Georgia Secretary of State Brad Raffensperger says that 1,000 people may have voted twice in the state's messy pandemic primary elections this year, adding that the state will investigate for potential voter fraud.
“We have found potentially 1000 cases of double voting here in Georgia,” the Republican secretary of state said in a press conference on Tuesday morning. “Let me be clear: it is a felony to double vote in Georgia, and we prosecute.”
Georgia held two primary elections, first in June and then a runoff in August. Raffensperger said it appeared that 1,000 voters who voted by mail also voted in person.
The alleged fraud is not yet confirmed and all states have mechanisms to prevent double ballots from being counted; claims of double voting are more common than proven double voting, as inaccurate voter rolls or clerical errors by election workers can create the appearance of double voting.
Georgia’s primary election in June was marked by extremely long lines and broken voting machines, with many voters heading to the polls because their absentee ballots never arrived.
A group of voting rights advocates in Georgia, who recently formed what they're calling a Voter Empowerment Task Force, criticized Raffensperger for both the mismanaged primary and today's announcement.
"Georgia’s failed top elections official has decided to push a right-wing narrative spreading across the country rather than focusing on protecting the Constitutional rights of every Georgian," the group said in a statement provided to NBC News, urging voters to make a plan to ensure their votes are counted.
Republicans including President Donald Trump have spent much of this year claiming that mail voting creates opportunities for fraud, despite the fact that voter fraud is incredibly rare.
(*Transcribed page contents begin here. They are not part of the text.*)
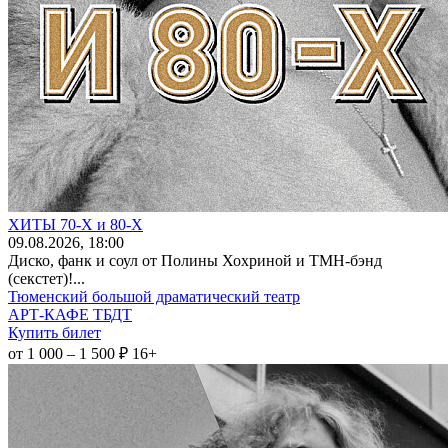
ХИТЫ 70-Х и 80-Х
09
.08.2026
, 18:00
Диско, фанк и соул от Полины Хохриной и ТМН-бэнд
(секстет)!...
Тюменский большой драматический театр
АРТ-КАФЕ ТБДТ
Купить билет
от 1 000 – 1 500 ₽
16+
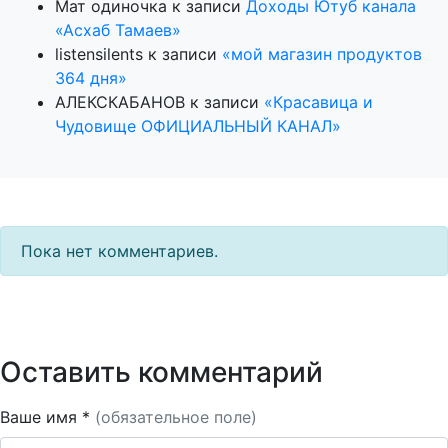
Мат одиночка
к записи
Доходы Ютуб канала
«Асхаб Тамаев»
listensilents
к записи
«мой магазин продуктов
364 дня»
АЛЕКСКАБАНОВ
к записи
«Красавица и
Чудовище ОФИЦИАЛЬНЫЙ КАНАЛ»
Пока нет комментариев.
Оставить комментарий
Ваше имя *
(обязательное поле)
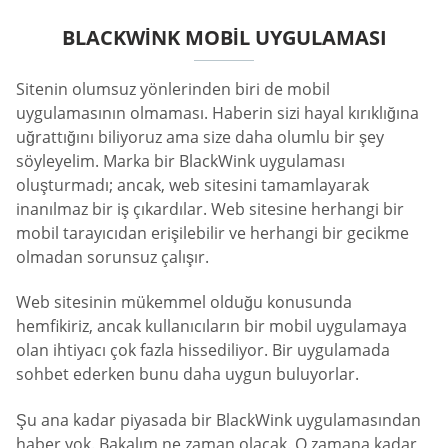
BLACKWINK MOBIL UYGULAMASI
Sitenin olumsuz yönlerinden biri de mobil
uygulamasının olmaması. Haberin sizi hayal kırıklığına
uğrattığını biliyoruz ama size daha olumlu bir şey
söyleyelim. Marka bir BlackWink uygulaması
oluşturmadı; ancak, web sitesini tamamlayarak
inanılmaz bir iş çıkardılar. Web sitesine herhangi bir
mobil tarayıcıdan erişilebilir ve herhangi bir gecikme
olmadan sorunsuz çalışır.
Web sitesinin mükemmel olduğu konusunda
hemfikiriz, ancak kullanıcıların bir mobil uygulamaya
olan ihtiyacı çok fazla hissediliyor. Bir uygulamada
sohbet ederken bunu daha uygun buluyorlar.
Şu ana kadar piyasada bir BlackWink uygulamasından
haber yok. Bakalım ne zaman olacak. O zamana kadar,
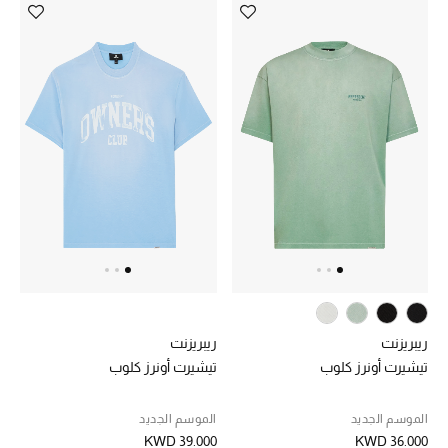
تشكيلة الأعراس
حقائب وأحذية متطابقة
هدايا للنساء
ركن الفخامة
جميع الملابس النسائية
جميع الأحذية النسائية
جميع الحقائب النسائية
ريبريزنت
ريبريزنت
تيشيرت أونرز كلوب
تيشيرت أونرز كلوب
جميع الإكسسورات النسائية
الموسم الجديد
الموسم الجديد
KWD 39.000
KWD 36.000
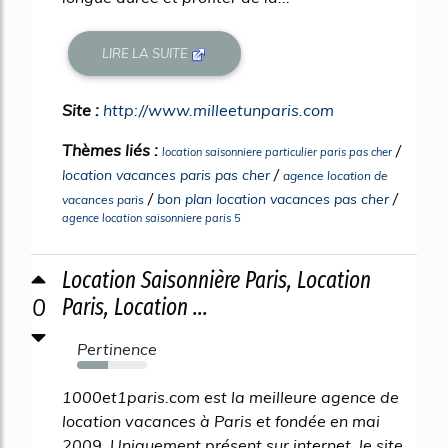
LIRE LA SUITE
Site :
http://www.milleetunparis.com
Thèmes liés :
/
location saisonniere particulier paris pas cher
/
location vacances paris pas cher
agence location de
/
/
bon plan location vacances pas cher
vacances paris
agence location saisonniere paris 5
Location Saisonnière Paris, Location
0
Paris, Location ...
Pertinence
44%
1000et1paris.com est la meilleure agence de
location vacances à Paris et fondée en mai
2009. Uniquement présent sur internet, le site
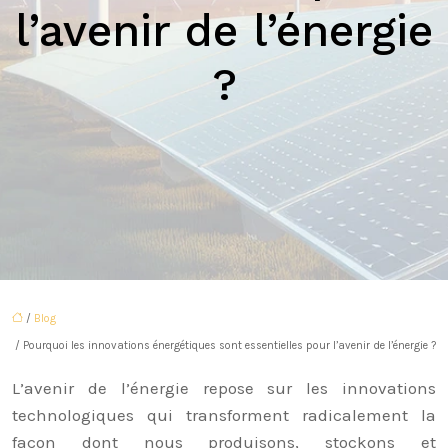
l’avenir de l’énergie
?
/
Blog
/ Pourquoi les innovations énergétiques sont essentielles pour l’avenir de l’énergie ?
L’avenir de l’énergie repose sur les innovations
technologiques qui transforment radicalement la
façon dont nous produisons, stockons et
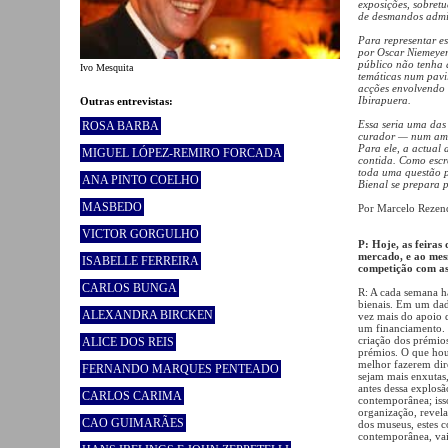
exposições, sobret
de desmandos admini
Para representar es
por Oscar Niemeyer
público não tenha 
Ivo Mesquita
temáticas num pavi
acções envolvendo a
Ibirapuera.
Outras entrevistas:
Essa seria uma das 
ROSA BARBA
curador — num ambi
Para ele, a actual
MIGUEL LÓPEZ-REMIRO FORCADA
contida. Como escre
toda uma questão p
ANA PINTO COELHO
Bienal se prepara p
MASBEDO
Por Marcelo Rezen
VICTOR GORGULHO
P: Hoje, as feiras
mercado, e ao mes
ISABELLE FERREIRA
competição com as
CARLOS BUNGA
R: A cada semana h
bienais. Em um dad
ALEXANDRA BIRCKEN
vez mais do apoio d
um financiamento. I
criação dos prémios
ALICE DOS REIS
prémios. O que hou
melhor fazerem dire
FERNANDO MARQUES PENTEADO
sejam mais enxutas,
antes dessa explos
CARLOS CARIMA
contemporânea; isso
organização, revel
CAO GUIMARÃES
dos museus, estes c
contemporânea, vai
Georgia's investigation will surely fuel anxieties around mail voting, despite the fact that numerous past investigations into alleged double voting in previous election have not found substantive fraud.
Last week, Trump encouraged voters in North Carolina to mail ballots and then vote in person, claiming it would test the integrity of the system. (Successfully doing so would be illegal and election officials say such efforts would create headaches for poll workers.)
Trump then broadened his appeal, writing on Twitter that all of his supporters should mail a ballot and then go to polling places and ask poll workers to verify their ballots have been received, and if not, cast an in-person vote.
Michael McDonald, a professor at the University of Florida who studies election data, said explosive fraud allegations like this one historically don't pan out.
"I can't think of a single time where someone went out there with these allegations and law enforcement came back and said 'yup, every one of those people fraudulently voted,'" he said.
McDonald said that law enforcement investigations typically return minuscule numbers of credible cases.
"Once they are referred to law enforcement... those initial eye popping numbers turn out to be something you have to squint at," he said.
In his press conference, Raffensperger insisted that voters had intended to “game the system.”
Pressed for evidence of voter intent, he said there had been reports of a voter bragging about voting twice. The secretary said the state would be investigating all 1000 potential cases and would report back on whether any cases result in charges.